== Material provided
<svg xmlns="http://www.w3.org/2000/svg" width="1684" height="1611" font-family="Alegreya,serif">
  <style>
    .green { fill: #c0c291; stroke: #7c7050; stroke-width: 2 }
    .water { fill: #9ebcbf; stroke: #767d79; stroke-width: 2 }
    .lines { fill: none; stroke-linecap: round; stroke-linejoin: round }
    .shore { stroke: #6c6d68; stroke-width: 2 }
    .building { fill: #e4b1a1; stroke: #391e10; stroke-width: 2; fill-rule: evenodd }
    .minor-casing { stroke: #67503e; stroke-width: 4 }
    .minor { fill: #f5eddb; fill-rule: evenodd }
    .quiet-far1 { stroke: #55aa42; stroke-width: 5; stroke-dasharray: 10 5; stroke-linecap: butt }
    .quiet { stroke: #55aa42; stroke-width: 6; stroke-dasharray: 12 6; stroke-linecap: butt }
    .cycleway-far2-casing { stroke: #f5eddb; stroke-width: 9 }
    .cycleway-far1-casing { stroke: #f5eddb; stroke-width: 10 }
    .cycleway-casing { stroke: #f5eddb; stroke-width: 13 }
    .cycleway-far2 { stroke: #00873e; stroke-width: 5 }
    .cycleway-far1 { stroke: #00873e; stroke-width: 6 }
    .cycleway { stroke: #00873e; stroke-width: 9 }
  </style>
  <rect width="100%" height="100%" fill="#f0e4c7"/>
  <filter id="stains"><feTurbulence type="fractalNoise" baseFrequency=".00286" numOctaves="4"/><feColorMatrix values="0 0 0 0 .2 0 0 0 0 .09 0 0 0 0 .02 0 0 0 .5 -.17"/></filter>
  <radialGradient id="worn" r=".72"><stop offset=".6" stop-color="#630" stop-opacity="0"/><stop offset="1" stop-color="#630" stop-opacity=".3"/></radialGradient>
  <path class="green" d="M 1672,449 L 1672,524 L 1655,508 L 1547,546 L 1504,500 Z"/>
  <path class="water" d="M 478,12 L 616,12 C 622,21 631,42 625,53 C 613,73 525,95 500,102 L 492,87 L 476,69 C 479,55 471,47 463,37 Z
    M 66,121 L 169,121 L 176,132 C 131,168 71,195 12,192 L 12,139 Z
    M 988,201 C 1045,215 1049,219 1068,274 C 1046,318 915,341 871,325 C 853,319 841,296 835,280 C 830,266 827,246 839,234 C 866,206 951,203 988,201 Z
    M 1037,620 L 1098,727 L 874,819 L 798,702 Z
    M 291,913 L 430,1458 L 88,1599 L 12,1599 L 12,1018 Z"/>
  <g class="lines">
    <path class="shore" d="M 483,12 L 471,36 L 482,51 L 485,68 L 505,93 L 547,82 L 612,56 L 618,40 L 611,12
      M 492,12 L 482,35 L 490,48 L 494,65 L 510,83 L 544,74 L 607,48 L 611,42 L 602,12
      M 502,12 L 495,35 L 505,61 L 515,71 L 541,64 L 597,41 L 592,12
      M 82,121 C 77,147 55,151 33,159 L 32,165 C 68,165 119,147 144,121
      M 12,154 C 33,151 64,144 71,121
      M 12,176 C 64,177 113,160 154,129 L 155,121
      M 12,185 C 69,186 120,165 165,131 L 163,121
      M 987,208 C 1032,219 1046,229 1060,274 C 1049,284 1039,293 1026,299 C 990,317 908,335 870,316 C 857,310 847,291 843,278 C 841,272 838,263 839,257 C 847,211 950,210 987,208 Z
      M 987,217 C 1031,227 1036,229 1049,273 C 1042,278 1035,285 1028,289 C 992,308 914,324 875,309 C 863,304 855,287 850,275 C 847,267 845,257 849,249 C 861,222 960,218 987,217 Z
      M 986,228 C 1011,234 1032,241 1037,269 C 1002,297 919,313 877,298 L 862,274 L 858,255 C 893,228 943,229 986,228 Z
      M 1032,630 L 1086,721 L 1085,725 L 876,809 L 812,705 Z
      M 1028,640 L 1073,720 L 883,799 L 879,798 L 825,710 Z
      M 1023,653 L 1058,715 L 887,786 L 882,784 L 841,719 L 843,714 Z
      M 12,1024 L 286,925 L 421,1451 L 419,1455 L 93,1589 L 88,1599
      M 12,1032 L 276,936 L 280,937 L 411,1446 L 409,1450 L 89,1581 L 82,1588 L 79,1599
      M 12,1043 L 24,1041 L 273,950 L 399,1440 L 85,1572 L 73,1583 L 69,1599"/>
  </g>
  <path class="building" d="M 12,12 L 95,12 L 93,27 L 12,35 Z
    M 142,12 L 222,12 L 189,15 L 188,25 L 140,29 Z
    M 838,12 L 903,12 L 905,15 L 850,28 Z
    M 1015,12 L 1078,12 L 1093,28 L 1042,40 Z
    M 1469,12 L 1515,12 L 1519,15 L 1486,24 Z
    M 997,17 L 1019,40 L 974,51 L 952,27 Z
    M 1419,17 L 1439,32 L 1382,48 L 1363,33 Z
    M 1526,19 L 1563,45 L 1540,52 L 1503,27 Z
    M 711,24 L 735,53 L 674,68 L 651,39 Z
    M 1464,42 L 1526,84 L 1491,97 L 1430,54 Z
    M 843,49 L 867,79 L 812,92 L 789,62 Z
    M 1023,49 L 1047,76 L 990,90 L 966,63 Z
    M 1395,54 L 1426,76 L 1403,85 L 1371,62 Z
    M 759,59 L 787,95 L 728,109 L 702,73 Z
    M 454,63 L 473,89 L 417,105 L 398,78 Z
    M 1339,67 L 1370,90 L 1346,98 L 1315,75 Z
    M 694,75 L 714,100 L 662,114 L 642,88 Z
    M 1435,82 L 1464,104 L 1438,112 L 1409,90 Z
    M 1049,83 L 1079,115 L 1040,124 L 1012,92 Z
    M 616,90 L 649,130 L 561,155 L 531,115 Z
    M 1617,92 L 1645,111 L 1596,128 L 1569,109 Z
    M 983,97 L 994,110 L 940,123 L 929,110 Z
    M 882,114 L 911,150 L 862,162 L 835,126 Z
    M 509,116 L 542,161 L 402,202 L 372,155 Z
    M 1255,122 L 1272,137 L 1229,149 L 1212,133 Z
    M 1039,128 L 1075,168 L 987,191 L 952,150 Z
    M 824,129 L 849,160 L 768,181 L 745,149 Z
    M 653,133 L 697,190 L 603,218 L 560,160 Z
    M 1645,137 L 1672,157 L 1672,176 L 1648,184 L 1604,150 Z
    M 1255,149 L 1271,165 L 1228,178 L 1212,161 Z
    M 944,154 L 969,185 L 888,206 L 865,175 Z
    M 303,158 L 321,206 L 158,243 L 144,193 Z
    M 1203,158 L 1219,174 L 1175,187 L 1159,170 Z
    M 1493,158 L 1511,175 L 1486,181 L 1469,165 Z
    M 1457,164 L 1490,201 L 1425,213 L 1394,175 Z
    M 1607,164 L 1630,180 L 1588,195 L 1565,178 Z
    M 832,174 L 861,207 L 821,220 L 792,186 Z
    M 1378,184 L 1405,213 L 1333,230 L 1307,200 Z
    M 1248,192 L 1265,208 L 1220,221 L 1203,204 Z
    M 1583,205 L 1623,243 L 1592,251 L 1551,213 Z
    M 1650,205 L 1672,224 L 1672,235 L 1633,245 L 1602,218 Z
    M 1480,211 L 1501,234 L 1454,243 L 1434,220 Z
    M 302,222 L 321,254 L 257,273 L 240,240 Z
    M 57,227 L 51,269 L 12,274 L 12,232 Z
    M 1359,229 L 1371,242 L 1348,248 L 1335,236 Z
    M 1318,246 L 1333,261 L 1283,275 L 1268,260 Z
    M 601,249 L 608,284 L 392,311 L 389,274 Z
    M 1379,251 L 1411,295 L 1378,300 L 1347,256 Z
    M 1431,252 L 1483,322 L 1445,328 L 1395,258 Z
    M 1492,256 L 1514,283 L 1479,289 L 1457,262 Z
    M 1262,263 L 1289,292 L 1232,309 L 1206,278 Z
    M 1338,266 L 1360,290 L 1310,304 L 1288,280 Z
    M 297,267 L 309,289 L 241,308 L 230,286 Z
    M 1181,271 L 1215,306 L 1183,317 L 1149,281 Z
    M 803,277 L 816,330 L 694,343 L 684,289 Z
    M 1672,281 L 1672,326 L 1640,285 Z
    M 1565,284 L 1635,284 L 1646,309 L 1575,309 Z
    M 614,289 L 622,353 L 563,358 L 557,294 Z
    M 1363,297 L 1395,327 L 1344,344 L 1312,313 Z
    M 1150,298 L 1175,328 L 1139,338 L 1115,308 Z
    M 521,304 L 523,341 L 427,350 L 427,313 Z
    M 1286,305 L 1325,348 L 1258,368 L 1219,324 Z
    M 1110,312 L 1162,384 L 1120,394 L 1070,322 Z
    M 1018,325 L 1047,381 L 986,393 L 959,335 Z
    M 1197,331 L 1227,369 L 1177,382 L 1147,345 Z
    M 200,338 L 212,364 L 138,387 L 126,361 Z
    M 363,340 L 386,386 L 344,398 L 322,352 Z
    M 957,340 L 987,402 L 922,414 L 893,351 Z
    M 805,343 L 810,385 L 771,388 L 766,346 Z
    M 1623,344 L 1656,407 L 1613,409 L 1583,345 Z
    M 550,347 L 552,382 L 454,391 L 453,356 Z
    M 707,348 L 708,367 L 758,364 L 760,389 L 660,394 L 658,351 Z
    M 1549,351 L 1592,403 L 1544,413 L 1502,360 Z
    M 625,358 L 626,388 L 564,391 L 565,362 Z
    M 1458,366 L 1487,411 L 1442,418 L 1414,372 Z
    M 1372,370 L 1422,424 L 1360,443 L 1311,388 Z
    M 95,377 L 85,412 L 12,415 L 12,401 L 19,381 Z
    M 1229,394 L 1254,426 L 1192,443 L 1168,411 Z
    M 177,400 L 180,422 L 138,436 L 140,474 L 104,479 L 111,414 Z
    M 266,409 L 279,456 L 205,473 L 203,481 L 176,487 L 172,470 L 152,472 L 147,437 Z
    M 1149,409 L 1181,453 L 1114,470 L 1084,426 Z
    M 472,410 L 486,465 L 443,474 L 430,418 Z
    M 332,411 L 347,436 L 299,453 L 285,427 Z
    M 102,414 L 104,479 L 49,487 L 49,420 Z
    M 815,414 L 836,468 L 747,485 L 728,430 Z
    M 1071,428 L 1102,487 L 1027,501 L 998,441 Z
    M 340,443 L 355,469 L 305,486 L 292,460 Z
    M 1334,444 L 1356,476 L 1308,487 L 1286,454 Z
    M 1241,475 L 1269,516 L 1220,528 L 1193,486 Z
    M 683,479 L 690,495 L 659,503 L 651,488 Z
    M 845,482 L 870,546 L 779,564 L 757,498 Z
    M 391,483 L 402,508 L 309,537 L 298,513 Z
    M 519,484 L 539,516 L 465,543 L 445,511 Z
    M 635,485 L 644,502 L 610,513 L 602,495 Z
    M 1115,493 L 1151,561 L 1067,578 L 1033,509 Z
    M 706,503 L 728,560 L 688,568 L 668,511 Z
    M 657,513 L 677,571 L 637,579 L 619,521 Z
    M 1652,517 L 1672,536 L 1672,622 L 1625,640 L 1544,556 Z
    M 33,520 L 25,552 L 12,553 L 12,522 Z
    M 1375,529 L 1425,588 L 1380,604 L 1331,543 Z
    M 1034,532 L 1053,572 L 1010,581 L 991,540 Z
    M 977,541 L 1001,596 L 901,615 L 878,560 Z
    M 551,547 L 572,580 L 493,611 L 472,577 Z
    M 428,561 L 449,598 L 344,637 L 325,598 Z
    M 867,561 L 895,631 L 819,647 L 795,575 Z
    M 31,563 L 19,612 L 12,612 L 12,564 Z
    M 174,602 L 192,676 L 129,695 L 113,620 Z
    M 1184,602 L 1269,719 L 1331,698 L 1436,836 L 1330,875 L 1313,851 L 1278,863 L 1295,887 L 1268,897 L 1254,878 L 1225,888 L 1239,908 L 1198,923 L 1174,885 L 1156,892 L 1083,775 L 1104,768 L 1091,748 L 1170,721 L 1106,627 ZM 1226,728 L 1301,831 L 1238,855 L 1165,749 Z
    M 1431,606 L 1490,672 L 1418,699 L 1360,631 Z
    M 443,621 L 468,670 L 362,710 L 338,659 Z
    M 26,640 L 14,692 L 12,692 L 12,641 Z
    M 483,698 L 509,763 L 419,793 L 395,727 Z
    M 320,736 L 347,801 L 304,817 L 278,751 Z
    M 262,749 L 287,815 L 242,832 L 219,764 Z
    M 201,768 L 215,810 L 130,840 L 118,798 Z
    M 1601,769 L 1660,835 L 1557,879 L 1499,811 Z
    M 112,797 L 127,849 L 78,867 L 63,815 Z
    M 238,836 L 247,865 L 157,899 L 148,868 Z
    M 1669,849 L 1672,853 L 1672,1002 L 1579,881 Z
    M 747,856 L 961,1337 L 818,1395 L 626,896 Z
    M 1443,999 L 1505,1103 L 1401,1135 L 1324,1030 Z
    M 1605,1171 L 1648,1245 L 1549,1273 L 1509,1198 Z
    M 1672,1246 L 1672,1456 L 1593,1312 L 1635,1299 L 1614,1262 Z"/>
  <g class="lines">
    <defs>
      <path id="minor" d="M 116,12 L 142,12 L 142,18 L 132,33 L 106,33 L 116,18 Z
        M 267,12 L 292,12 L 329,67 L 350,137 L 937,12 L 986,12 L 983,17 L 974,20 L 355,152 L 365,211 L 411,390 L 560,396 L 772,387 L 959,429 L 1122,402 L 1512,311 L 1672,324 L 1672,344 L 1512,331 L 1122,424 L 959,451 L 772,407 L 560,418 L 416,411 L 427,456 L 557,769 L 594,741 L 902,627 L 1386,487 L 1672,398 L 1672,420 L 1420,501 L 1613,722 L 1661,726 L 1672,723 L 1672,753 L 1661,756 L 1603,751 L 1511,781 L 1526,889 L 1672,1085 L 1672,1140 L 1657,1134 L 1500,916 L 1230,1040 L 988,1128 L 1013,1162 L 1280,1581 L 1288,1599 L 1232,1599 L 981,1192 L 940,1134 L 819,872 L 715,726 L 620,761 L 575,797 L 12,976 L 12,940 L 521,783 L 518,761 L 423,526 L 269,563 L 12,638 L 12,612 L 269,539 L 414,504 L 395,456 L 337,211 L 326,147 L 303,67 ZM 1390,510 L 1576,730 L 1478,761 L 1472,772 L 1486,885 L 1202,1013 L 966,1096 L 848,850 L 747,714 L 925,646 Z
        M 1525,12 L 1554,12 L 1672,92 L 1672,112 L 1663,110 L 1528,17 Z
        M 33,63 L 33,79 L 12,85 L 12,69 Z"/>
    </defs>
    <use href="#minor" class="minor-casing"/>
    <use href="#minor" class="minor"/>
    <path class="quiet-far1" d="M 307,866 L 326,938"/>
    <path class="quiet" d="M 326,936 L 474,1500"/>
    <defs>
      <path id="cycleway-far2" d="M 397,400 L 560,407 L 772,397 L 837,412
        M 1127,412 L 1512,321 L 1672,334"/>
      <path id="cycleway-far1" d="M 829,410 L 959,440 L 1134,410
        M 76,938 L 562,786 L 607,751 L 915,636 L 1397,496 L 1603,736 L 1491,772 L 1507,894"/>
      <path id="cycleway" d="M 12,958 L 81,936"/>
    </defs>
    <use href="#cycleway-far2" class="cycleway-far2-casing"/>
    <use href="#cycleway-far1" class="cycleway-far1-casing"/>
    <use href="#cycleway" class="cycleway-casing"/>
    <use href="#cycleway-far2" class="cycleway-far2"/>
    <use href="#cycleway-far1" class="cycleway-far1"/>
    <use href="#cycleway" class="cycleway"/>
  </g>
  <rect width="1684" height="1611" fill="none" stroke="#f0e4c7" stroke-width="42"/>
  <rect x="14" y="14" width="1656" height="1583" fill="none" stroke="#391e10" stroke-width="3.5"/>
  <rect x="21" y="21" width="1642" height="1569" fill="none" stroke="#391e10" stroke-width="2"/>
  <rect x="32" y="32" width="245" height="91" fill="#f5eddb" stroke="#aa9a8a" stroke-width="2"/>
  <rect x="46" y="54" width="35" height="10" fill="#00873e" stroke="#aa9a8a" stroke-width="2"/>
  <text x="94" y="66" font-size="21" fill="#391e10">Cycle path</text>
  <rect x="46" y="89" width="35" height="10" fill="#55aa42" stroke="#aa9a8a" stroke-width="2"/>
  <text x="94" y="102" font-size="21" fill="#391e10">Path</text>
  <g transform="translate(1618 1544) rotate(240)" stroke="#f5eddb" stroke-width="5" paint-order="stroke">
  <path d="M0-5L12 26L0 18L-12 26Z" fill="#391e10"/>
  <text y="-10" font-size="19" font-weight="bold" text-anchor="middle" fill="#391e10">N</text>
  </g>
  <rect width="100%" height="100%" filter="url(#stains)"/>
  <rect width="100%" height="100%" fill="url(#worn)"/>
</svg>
====
Work task »
Copy out each line of the entries that holds "worn".

Written response »
  <radialGradient id="worn" r=".72"><stop offset=".6" stop-color="#630" stop-opacity="0"/><stop offset="1" stop-color="#630" stop-opacity=".3"/></radialGradient>
  <rect width="100%" height="100%" fill="url(#worn)"/>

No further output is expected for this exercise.